U.S. retail giant Walmart raised its full-year forecast and reported better-than-expected first-quarter results, driven by easing inflation and increased demand for essential and discretionary products such as apparel and electronics.
Walmart’s shares were up 6% in premarket trading, and if these gains are held, they could reach a record high.
Walmart First-Quarter Performance:
Total U.S. comparable sales, excluding fuel, increased by 3.9% for the quarter ended April 30. This surpassed analysts’ expectations of 3.15% growth, according to LSEG. The rise in sales was driven by both an increase in average transactions and unit sales.
Walmart reported adjusted earnings per share of 60 cents, significantly beating the average forecast of 52 cents. Total revenue reached $161.51 billion, also topping estimates.
The company now expects annual consolidated net sales to rise at the high end or slightly above its previous forecast of 3% to 4% growth.

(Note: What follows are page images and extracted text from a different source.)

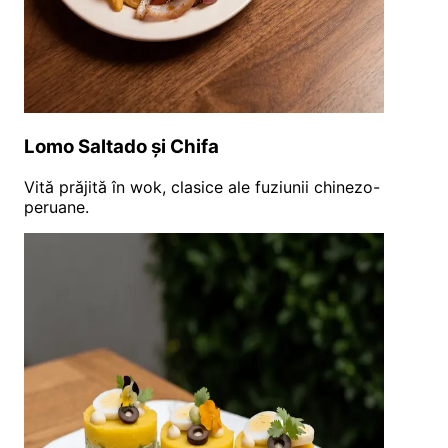
Lomo Saltado și Chifa
Vită prăjită în wok, clasice ale fuziunii chinezo-
peruane.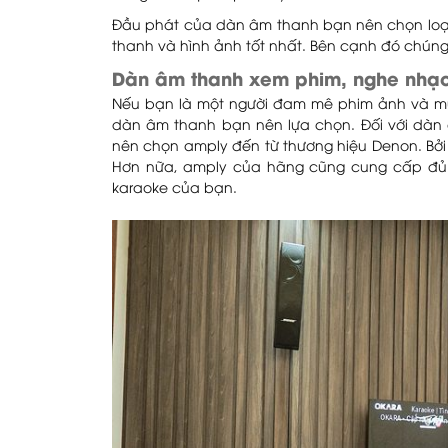
Đầu phát của dàn âm thanh bạn nên chọn loại 
thanh và hình ảnh tốt nhất. Bên cạnh đó chúng
Dàn âm thanh xem phim, nghe nhạc
Nếu bạn là một người đam mê phim ảnh và muố
dàn âm thanh bạn nên lựa chọn. Đối với dà
nên chọn amply đến từ thương hiệu Denon. Bởi
Hơn nữa, amply của hãng cũng cung cấp đủ
karaoke của bạn.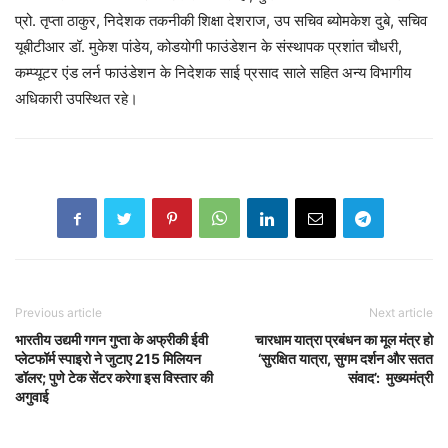
प्रो. तृप्ता ठाकुर, निदेशक तकनीकी शिक्षा देशराज, उप सचिव ब्योमकेश दुबे, सचिव
यूबीटीआर डॉ. मुकेश पांडेय, कोडयोगी फाउंडेशन के संस्थापक प्रशांत चौधरी,
कम्प्यूटर एंड लर्न फाउंडेशन के निदेशक साई प्रसाद साले सहित अन्य विभागीय
अधिकारी उपस्थित रहे।
Previous article
Next article
भारतीय उद्यमी गगन गुप्ता के अफ्रीकी ईवी
चारधाम यात्रा प्रबंधन का मूल मंत्र हो
प्लेटफॉर्म स्पाइरो ने जुटाए 215 मिलियन
‘सुरक्षित यात्रा, सुगम दर्शन और सतत
डॉलर; पुणे टेक सेंटर करेगा इस विस्तार की
संवाद’: मुख्यमंत्री
अगुवाई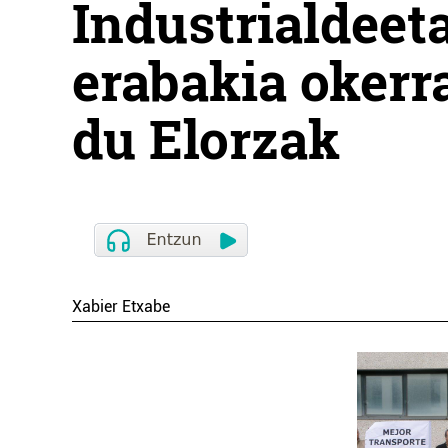
Industrialdeet
erabakia okerr
du Elorzak
Xabier Etxabe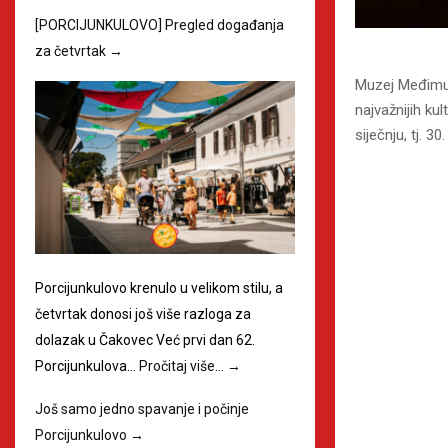
[PORCIJUNKULOVO] Pregled događanja
za četvrtak
→
Muzej Međimur
najvažnijih ku
siječnju, tj. 3
Porcijunkulovo krenulo u velikom stilu, a
četvrtak donosi još više razloga za
dolazak u Čakovec Već prvi dan 62.
Porcijunkulova…
Pročitaj više…
→
Još samo jedno spavanje i počinje
Porcijunkulovo
→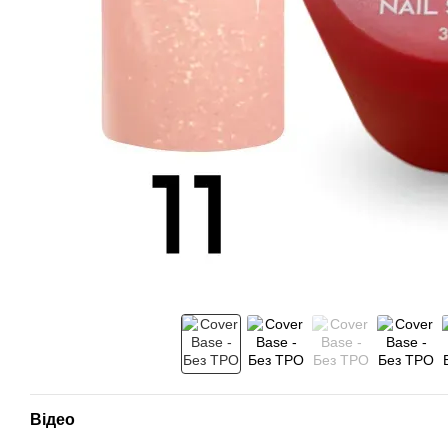
Відео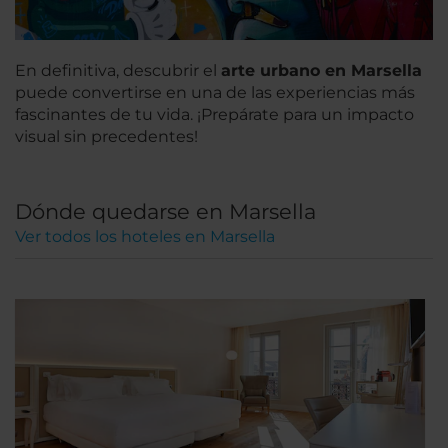
En definitiva, descubrir el
arte urbano en Marsella
puede convertirse en una de las experiencias más
fascinantes de tu vida. ¡Prepárate para un impacto
visual sin precedentes!
Dónde quedarse en Marsella
Ver todos los hoteles en Marsella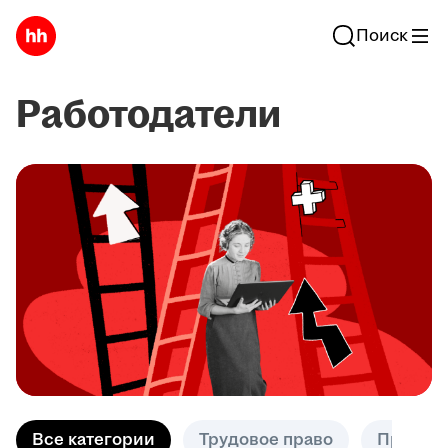
Поиск
Работодатели
Все категории
Трудовое право
Практик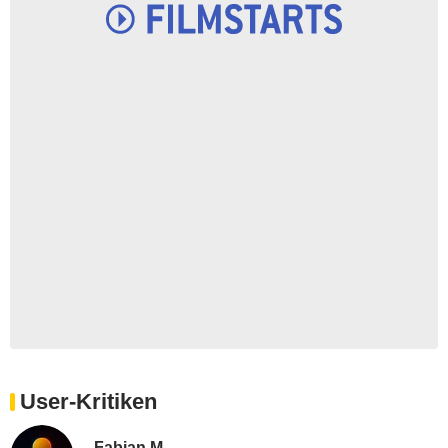
User-Kritiken
Fabian M.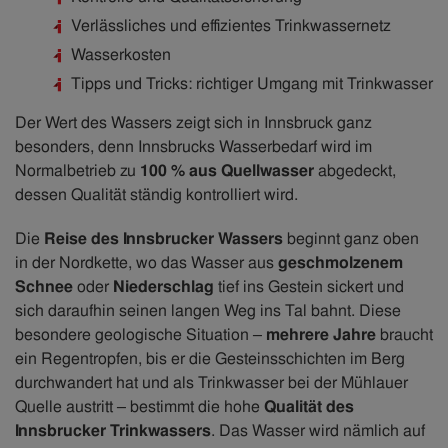
Verlässliches und effizientes Trinkwassernetz
Wasserkosten
Tipps und Tricks: richtiger Umgang mit Trinkwasser
Der Wert des Wassers zeigt sich in Innsbruck ganz
besonders, denn Innsbrucks Wasserbedarf wird im
Normalbetrieb zu
100 % aus Quellwasser
abgedeckt,
dessen Qualität ständig kontrolliert wird.
Die
Reise des Innsbrucker Wassers
beginnt ganz oben
in der Nordkette, wo das Wasser aus
geschmolzenem
Schnee
oder
Niederschlag
tief ins Gestein sickert und
sich daraufhin seinen langen Weg ins Tal bahnt. Diese
besondere geologische Situation –
mehrere Jahre
braucht
ein Regentropfen, bis er die Gesteinsschichten im Berg
durchwandert hat und als Trinkwasser bei der Mühlauer
Quelle austritt – bestimmt die hohe
Qualität des
Innsbrucker Trinkwassers
. Das Wasser wird nämlich auf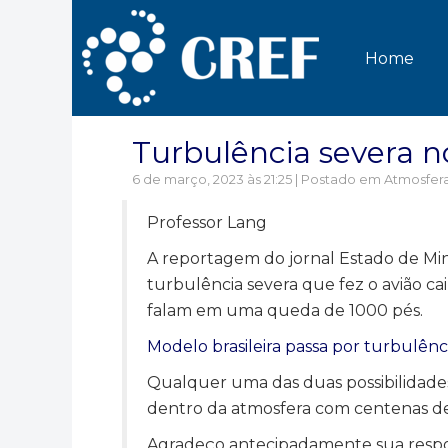
Home
Turbulência severa n
6 de março, 2023 às 21:25 | Postado em
Atmosfer
Professor Lang
A reportagem do jornal Estado de Mi
turbulência severa que fez o avião ca
falam em uma queda de 1000 pés.
Modelo brasileira passa por turbulênc
Qualquer uma das duas possibilidade
dentro da atmosfera com centenas de 
Agradeço antecipadamente sua respo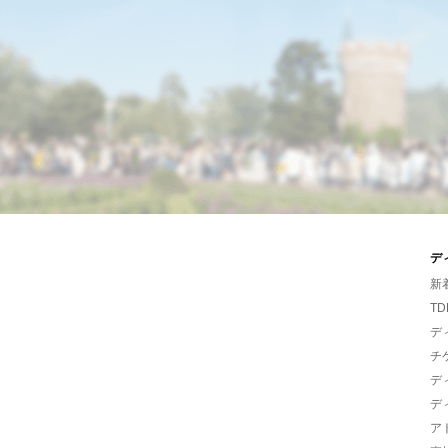
デ
新
TD
デ
チ
デ
デ
ア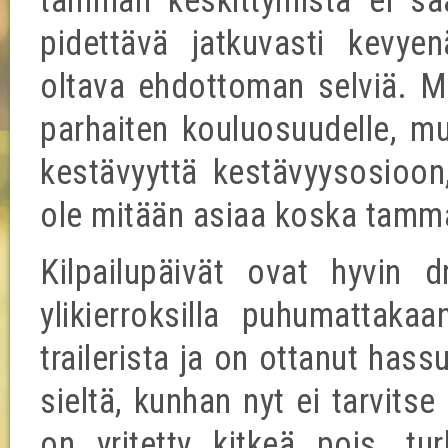
tamman keskittymistä ei s
pidettävä jatkuvasti kevy
oltava ehdottoman selviä. Me
parhaiten kouluosuudelle, mu
kestävyyttä kestävyysosioon
ole mitään asiaa koska tamma 
Kilpailupäivät ovat hyvin dr
ylikierroksilla puhumattaka
trailerista ja on ottanut hass
sieltä, kunhan nyt ei tarvits
on yritetty kitkeä pois, tu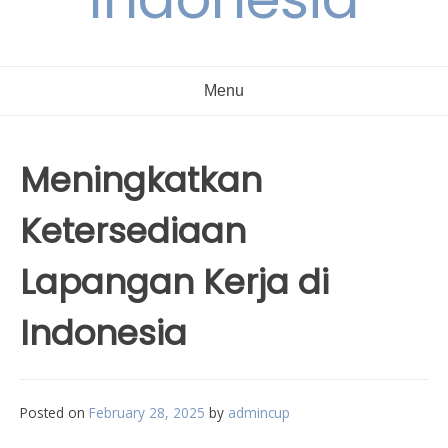
Menu
Meningkatkan
Ketersediaan
Lapangan Kerja di
Indonesia
Posted on
February 28, 2025
by
admincup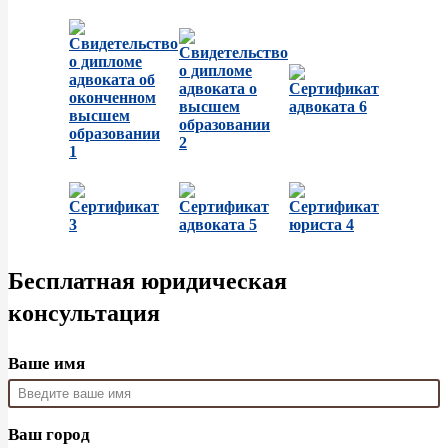
Бесплатная юридическая
консультация
Ваше имя
Ваш город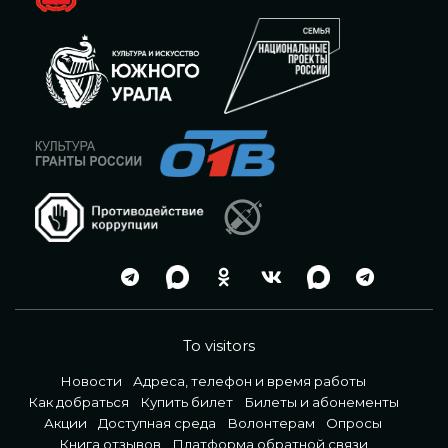
To visitors
Новости
Адреса, телефон и время работы
Как добраться
Купить билет
Билеты и абонементы
Акции
Доступная среда
Волонтерам
Опросы
Книга отзывов
Платформа обратной связи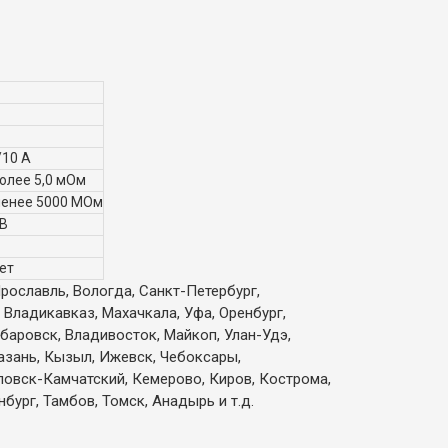
/10 А
более 5,0 мОм
менее 5000 МОм
 В
ет
Ярославль, Вологда, Санкт-Петербург,
 Владикавказ, Махачкала, Уфа, Оренбург,
абаровск, Владивосток, Майкоп, Улан-Удэ,
Казань, Кызыл, Ижевск, Чебоксары,
вловск-Камчатский, Кемерово, Киров, Кострома,
бург, Тамбов, Томск, Анадырь и т.д.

Adjusted profit per share is projected at the high end or slightly above the prior estimate of $2.23 to $2.37.
Implications and Market Response:
Walmart’s robust performance as the largest retailer in the nation could alleviate some investor concerns about a potential slowdown in U.S. consumer spending.
Despite prolonged inflationary pressures, Americans have maintained spending levels, which bodes well for the retail sector.
However, concerns about the overall economic climate remain, particularly with higher mortgage rates and car insurance premiums affecting domestic demand.
Context and Broader Economic Indicators:
U.S. consumer prices rose less than expected in April, possibly easing inflationary pressures.
While higher prices have been a challenge, Walmart’s results indicate that consumers are still willing to spend, particularly on essential goods and increasingly on discretionary items, as inflation eases.